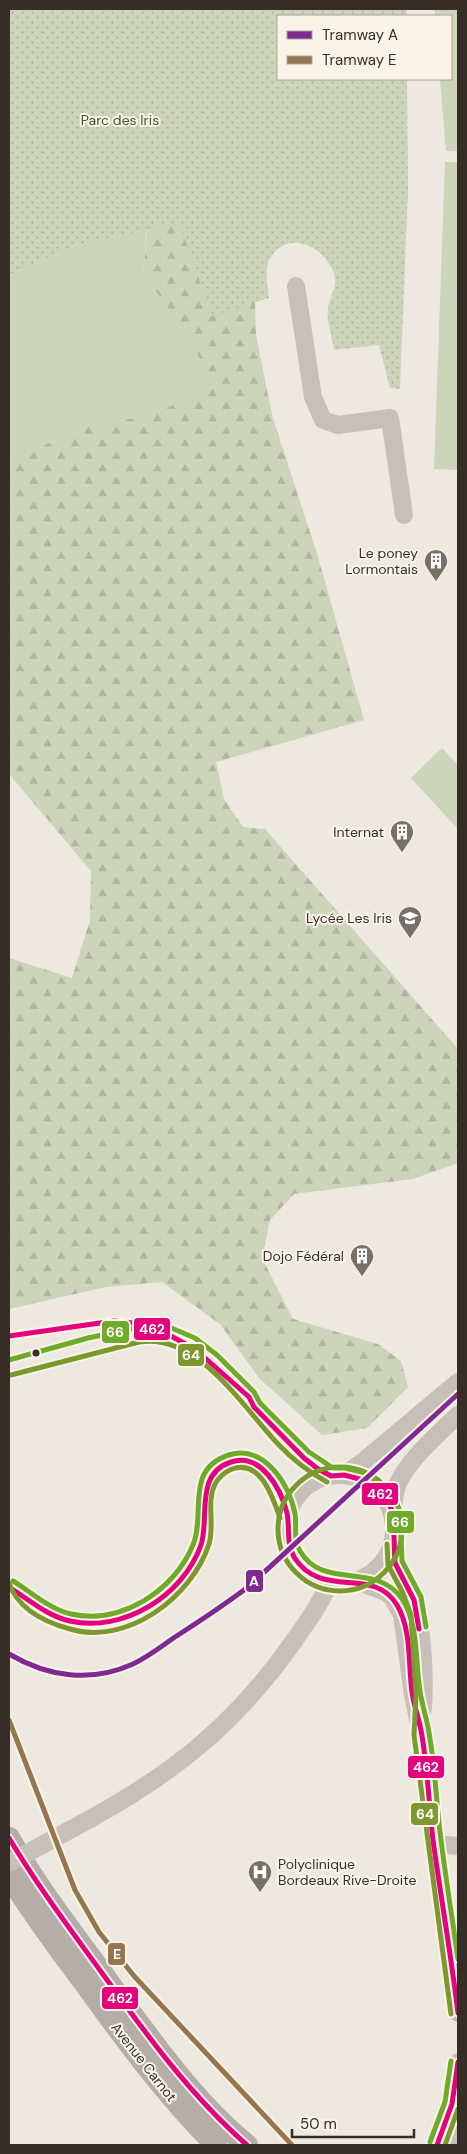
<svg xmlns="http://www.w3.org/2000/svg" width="467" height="2154" font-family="'DM Sans',sans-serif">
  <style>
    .grass { fill: #ccd4b9 }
    .forest { fill: url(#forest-firs) }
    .park { fill: url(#park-dots) }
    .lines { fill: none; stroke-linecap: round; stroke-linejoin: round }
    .minor { stroke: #c6c0b8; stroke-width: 18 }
    .major { stroke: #b5aea8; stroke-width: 22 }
    .minor-bridge { stroke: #c6c0b8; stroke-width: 18 }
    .bus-1-casing { stroke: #faf3e7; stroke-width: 9 }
    .bus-2-casing { stroke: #faf3e7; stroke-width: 9 }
    .bus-3-casing { stroke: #faf3e7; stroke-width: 9 }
    .bus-1 { stroke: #e5007d; stroke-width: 5 }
    .bus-2 { stroke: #7c982e; stroke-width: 5 }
    .bus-3 { stroke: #70aa2a; stroke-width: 5 }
    .tram-1-casing { stroke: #faf3e7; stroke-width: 9 }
    .tram-2-casing { stroke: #faf3e7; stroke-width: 9 }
    .tram-1 { stroke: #802990; stroke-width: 5 }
    .tram-2 { stroke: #967651; stroke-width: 5 }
    .bus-dot { fill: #372d27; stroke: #faf3e7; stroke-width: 2 }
    .labels { text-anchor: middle; stroke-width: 4; stroke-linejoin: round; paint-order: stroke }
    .park-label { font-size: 14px; fill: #41562a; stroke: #faf3e7 }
    .poi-label { font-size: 14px; fill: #372d27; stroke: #faf3e7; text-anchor: end }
    .street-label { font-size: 14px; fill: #372d27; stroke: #faf3e7 }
    .line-badge { stroke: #faf3e7; stroke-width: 2 }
    .badge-label { font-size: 14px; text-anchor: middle; font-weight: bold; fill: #fff }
  </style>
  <defs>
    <pattern id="forest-firs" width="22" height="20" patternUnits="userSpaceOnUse" patternTransform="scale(1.25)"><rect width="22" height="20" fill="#ccd4b9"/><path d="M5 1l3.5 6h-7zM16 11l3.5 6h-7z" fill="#b0b69f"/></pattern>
    <pattern id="park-dots" width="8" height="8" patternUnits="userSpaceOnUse" patternTransform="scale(1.25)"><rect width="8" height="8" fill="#ccd4b9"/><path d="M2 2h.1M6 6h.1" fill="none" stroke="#b0b69f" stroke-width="1.8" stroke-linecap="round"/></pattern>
  </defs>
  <rect width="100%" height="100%" fill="#ede9e0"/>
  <!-- grass -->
  <g class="grass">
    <polygon points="435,9 458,9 458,151 446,151 440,79 451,79 451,16 435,16"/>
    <polygon points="445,162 458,162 458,470 434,469"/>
    <polygon points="147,229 143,271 209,373 195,397 140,417 91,426 35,449 9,463 9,275 75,246"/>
    <polygon points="442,748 458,765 458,829 411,778"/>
  </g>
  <!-- forest -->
  <polygon class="forest" points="152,189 253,232 256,335 272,415 318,557 364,720 216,762 224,799 243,827 265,829 458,1049 458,1163 413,1179 294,1194 270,1220 262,1258 293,1319 378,1344 401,1361 408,1387 367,1428 322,1435 259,1378 220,1324 162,1282 106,1287 9,1309 9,958 72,978 90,920 91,871 9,774 9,463 35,449 91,426 140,417 195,397 209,373 143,271"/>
  <!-- park -->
  <path class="park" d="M9 9H407V16H278V79H407L408 190 400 389 390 388 379 345 334 350C332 337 326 320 328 308 330 295 339 284 333 271 323 247 289 229 271 257 263 268 268 285 269 298L212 316 179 222 75 246 9 275Z"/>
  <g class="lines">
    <!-- minor -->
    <g class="minor">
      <polyline points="296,286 313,397 323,420 338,425 390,418 404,515"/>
      <circle cx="340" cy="1529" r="54"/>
      <polyline points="344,1475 365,1460 458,1382"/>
      <path d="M393 1512C394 1504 394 1494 397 1486 405 1463 440 1432 458 1415"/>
      <path d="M394 1545C395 1576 406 1576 414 1601 423 1627 425 1681 423 1708"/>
      <polyline points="357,1581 386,1592 392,1597 402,1615 413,1695 421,1734 434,1844 458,2013"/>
      <path d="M90 1819C177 1771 236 1723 294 1641 306 1623 321 1604 329 1583"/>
      <polyline points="434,1844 458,1846"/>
      <polyline points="452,2112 456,2145"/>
      <polyline points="437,2145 452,2104 458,2062"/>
    </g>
    <!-- major -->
    <g class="major">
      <path d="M9 1838C35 1883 66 1924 97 1966 140 2025 190 2099 247 2145"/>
      <path d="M9 1875C31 1912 57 1946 83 1981 124 2038 166 2095 216 2145"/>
    </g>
    <!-- minor-bridge -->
    <polyline class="minor-bridge" points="9,1863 90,1819"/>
    <!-- bus-1 casing -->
    <g class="bus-1-casing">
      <g id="bus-1">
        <polyline points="9,1336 114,1321 133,1323 169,1335 195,1349 249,1397 254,1407 304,1458 318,1469 331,1476 344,1475 363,1480 386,1499 393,1512 395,1563 414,1600 419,1629"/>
        <path d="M9 1587C28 1599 47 1616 70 1621 123 1633 183 1596 201 1545 210 1518 194 1474 231 1462 261 1452 281 1489 287 1513 290 1528 286 1542 294 1557 322 1601 373 1565 397 1605 412 1630 408 1665 412 1692 414 1707 420 1721 422 1736 428 1771 429 1806 433 1840 441 1898 451 1955 458 2013"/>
        <path d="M9 1838C37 1885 70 1929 102 1973 146 2034 190 2095 247 2145"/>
        <polyline points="437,2145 452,2104 458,2062"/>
      </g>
    </g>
    <!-- bus-2 casing -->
    <g class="bus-2-casing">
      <g id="bus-2">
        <path d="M11 1375 139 1342C198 1332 244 1409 279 1445 293 1460 309 1472 327 1482"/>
        <circle cx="340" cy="1529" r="62"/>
        <polyline points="387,1544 388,1565 403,1593 411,1615 416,1694 414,1735 451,2014"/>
        <path d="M9 1583C18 1609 44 1622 70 1629 127 1646 192 1597 209 1544 215 1525 206 1502 215 1484 219 1477 225 1472 232 1469 261 1459 273 1498 280 1518"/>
        <polyline points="445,2145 458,2109"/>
      </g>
    </g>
    <!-- bus-3 casing -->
    <g class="bus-3-casing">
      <g id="bus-3">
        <polyline points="9,1360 88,1338 135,1328 169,1327 195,1338 217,1355 254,1392 260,1403 309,1452 333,1468 345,1468 366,1473 392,1494 400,1511 402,1561 421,1597 426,1627"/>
        <path d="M13 1581C31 1592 49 1609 71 1614 121 1625 174 1591 193 1545 206 1514 184 1469 229 1455 264 1444 290 1485 295 1514 297 1527 293 1540 300 1551 323 1591 377 1561 402 1599 419 1624 415 1662 420 1691 422 1705 427 1719 429 1733 435 1765 436 1799 440 1832 445 1874 452 1916 458 1959"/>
        <polyline points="430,2142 445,2102 451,2061"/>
      </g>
    </g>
    <!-- bus-1 -->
    <use href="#bus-1" class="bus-1"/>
    <!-- bus-2 -->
    <use href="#bus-2" class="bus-2"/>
    <!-- bus-3 -->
    <use href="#bus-3" class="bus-3"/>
    <!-- tram-1 casing -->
    <g class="tram-1-casing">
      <path id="tram-1" d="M9 1654C48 1677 91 1683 133 1664 148 1657 162 1646 175 1637 200 1621 224 1605 248 1587L458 1394"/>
    </g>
    <!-- tram-2 casing -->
    <g class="tram-2-casing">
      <polyline id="tram-2" points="9,1720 75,1890 99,1932 134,1976 292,2145"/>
    </g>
    <!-- tram-1 -->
    <use href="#tram-1" class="tram-1"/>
    <!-- tram-2 -->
    <use href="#tram-2" class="tram-2"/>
  </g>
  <!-- icons -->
  <defs>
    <g id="building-pin" transform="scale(1.25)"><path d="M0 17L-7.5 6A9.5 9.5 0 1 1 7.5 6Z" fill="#776f68" stroke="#faf3e7"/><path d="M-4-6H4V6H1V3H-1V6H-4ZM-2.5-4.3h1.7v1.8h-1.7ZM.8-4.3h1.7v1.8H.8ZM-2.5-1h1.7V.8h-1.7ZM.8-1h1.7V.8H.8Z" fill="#fff"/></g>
    <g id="school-pin" transform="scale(1.25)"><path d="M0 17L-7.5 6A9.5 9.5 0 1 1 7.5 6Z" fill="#776f68" stroke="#faf3e7"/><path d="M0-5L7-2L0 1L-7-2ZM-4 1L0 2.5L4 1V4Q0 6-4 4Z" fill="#fff"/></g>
    <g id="hospital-pin" transform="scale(1.25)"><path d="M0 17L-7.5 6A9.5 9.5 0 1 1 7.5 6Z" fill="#776f68" stroke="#faf3e7"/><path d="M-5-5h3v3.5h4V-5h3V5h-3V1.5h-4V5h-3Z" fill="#fff"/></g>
  </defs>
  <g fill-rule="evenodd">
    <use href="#building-pin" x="436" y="561"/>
    <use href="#building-pin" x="402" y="832"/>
    <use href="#school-pin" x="410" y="918"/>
    <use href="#building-pin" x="362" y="1256"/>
    <use href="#hospital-pin" x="260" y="1872"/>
  </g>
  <!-- markers -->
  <circle class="bus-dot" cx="36" cy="1353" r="4.5"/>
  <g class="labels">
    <!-- park labels -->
    <g class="park-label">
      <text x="120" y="125">Parc des Iris</text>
    </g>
    <!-- poi labels -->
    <g class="poi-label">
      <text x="418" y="558">Le poney<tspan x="418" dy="16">Lormontais</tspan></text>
      <text x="384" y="837">Internat</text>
      <text x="392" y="923">Lycée Les Iris</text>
      <text x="344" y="1261">Dojo Fédéral</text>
      <text x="278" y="1869" text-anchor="start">Polyclinique<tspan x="278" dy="16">Bordeaux Rive-Droite</tspan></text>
    </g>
    <!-- street labels -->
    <g class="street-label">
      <text transform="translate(144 2062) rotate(52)" y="5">Avenue Carnot</text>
    </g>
  </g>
  <g class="line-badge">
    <rect x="133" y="1317" width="38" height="24" rx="5" fill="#e5007d"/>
    <rect x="101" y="1320" width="29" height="24" rx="5" fill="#70aa2a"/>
    <rect x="177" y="1343" width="28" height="24" rx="5" fill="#7c982e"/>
    <rect x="361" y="1482" width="38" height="24" rx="5" fill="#e5007d"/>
    <rect x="386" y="1510" width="29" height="24" rx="5" fill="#70aa2a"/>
    <rect x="245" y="1569" width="19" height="24" rx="5" fill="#802990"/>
    <rect x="407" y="1755" width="38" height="24" rx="5" fill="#e5007d"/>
    <rect x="410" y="1802" width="29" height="24" rx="5" fill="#7c982e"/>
    <rect x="107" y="1942" width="19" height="24" rx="5" fill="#967651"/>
    <rect x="101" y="1986" width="38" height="24" rx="5" fill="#e5007d"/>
  </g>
  <g class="badge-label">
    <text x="152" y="1334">462</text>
    <text x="115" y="1337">66</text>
    <text x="191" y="1360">64</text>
    <text x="380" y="1499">462</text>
    <text x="400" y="1527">66</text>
    <text x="254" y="1586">A</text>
    <text x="426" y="1772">462</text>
    <text x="425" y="1819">64</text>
    <text x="117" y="1959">E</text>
    <text x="120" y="2003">462</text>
  </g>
  <!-- border -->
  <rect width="467" height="2154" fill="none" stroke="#372d27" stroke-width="20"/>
  <!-- legend -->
  <rect x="277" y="15" width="175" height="65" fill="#faf3e7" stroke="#aca49a"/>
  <rect x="287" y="31" width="25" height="8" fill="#802990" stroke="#aca49a"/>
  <text x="322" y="40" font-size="15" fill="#372d27">Tramway A</text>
  <rect x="287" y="56" width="25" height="8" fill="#967651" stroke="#aca49a"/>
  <text x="322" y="65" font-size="15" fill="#372d27">Tramway E</text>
  <!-- scale -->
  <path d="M292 2129v8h122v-8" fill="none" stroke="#372d27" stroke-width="2.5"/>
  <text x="300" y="2129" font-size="15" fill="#372d27" stroke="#faf3e7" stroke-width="4" paint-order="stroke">50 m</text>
</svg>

* [Problem requirements]:
Whenever a line above has the word "lines" in it, copy that line.

* [Solved problem]:
    .lines { fill: none; stroke-linecap: round; stroke-linejoin: round }
  <g class="lines">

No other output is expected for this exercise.